There’s a lot to be optimistic about in the financial planning profession at the moment when it comes to financial planning businesses.
We are seeing a great amount of entrepreneurship, passion and innovation blasting its way through and bringing our profession forward.
If I were to ask you to think of what a ‘traditional’ financial planning business would look like, I can probably pre-empt the answers that you would give. A word cloud from the answers may include words like ‘hidden’, ‘stuffy’ and ‘salesy’. Oh, and suspended ceilings.
But, what does a ‘modern’ financial planning business look like? Here, we outline some traits of financial planning firms we speak to that we think define that term.
Focus on client experience and communication
For an unacceptable amount of time (and in some cases still today) we have seen client experience in financial advice firms mean a once-a-year drop-in to check everything is going OK. Sometimes this is just a telephone call every two years.
Financial planning is a highly valuable, prestige service that, let’s be honest, is on the expensive end. Modern clients, from what we’ve seen, expect better client experience and more open lines of communication.
The best financial planning firms that are breaking the mould today see clients as true assets (not simply financial ones) and are creating a ‘community’ out of their clients rather than building a ‘client bank’.
This shows in the stats.

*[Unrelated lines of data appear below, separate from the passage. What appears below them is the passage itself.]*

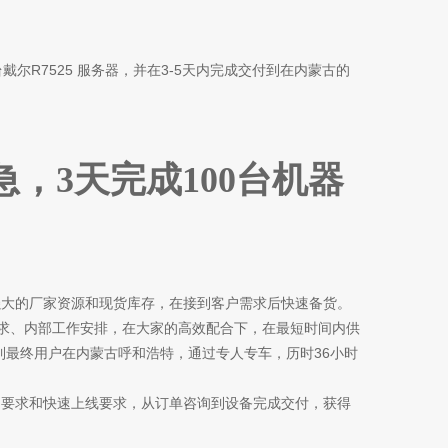
台戴尔R7525 服务器，并在3-5天内完成交付到在内蒙古的
，3天完成100台机器
强大的厂家资源和现货库存，在接到客户需求后快速备货。
求、内部工作安排，在大家的高效配合下，在最短时间内供
虑到最终用户在内蒙古呼和浩特，通过专人专车，历时36小时
期要求和快速上线要求，从订单咨询到设备完成交付，获得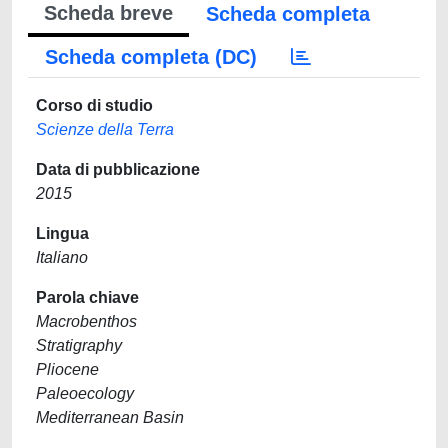
Scheda breve
Scheda completa
Scheda completa (DC)
Corso di studio
Scienze della Terra
Data di pubblicazione
2015
Lingua
Italiano
Parola chiave
Macrobenthos
Stratigraphy
Pliocene
Paleoecology
Mediterranean Basin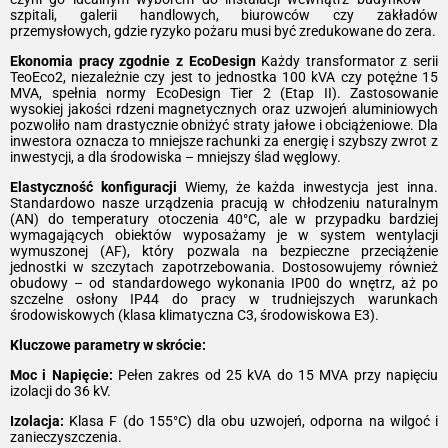
szpitali, galerii handlowych, biurowców czy zakładów
przemysłowych, gdzie ryzyko pożaru musi być zredukowane do zera.
Ekonomia pracy zgodnie z EcoDesign
Każdy transformator z serii
TeoEco2, niezależnie czy jest to jednostka 100 kVA czy potężne 15
MVA, spełnia normy EcoDesign Tier 2 (Etap II). Zastosowanie
wysokiej jakości rdzeni magnetycznych oraz uzwojeń aluminiowych
pozwoliło nam drastycznie obniżyć straty jałowe i obciążeniowe. Dla
inwestora oznacza to mniejsze rachunki za energię i szybszy zwrot z
inwestycji, a dla środowiska – mniejszy ślad węglowy.
Elastyczność konfiguracji
Wiemy, że każda inwestycja jest inna.
Standardowo nasze urządzenia pracują w chłodzeniu naturalnym
(AN) do temperatury otoczenia 40°C, ale w przypadku bardziej
wymagających obiektów wyposażamy je w system wentylacji
wymuszonej (AF), który pozwala na bezpieczne przeciążenie
jednostki w szczytach zapotrzebowania. Dostosowujemy również
obudowy – od standardowego wykonania IP00 do wnętrz, aż po
szczelne osłony IP44 do pracy w trudniejszych warunkach
środowiskowych (klasa klimatyczna C3, środowiskowa E3).
Kluczowe parametry w skrócie:
Moc i Napięcie:
Pełen zakres od 25 kVA do 15 MVA przy napięciu
izolacji do 36 kV.
Izolacja:
Klasa F (do 155°C) dla obu uzwojeń, odporna na wilgoć i
zanieczyszczenia.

We’ve been surveying business leaders of financial planning firms how often they communicate with their clients, and just 15 per cent of them communicate with them once a year. A comparatively huge 37 per cent of them communicate with their clients every month.
The benefits of creating a better client experience and having stronger communication are endless, but the biggest boons are more referrals, deeper relationships, and happier clients.
We did a poll on our social media recently on whether or not it is good to discuss your fees publicly. After hundreds of votes, 81.6 per cent of them said ‘yes’.
If we imagine asking this question 20 years ago, do we think the answer would be the same?
Being transparent around what we charge is now almost wholly accepted in modern financial planning businesses. A lot of firms display their charges clearly on their website, and are happy to explain them to prospective and existing clients.
Running a transparent financial planning business is, of course, heavily influenced by our highly regulated industry. The smoke and mirrors seem to have disappeared and this is another nod towards a true profession.
This doesn’t end there, though. It is trickling down into culture and even dress codes.
We have seen a lot of great financial planning businesses introducing fantastic employee wellbeing schemes, safe spaces, four-day weeks, remote working methods, and much, much more.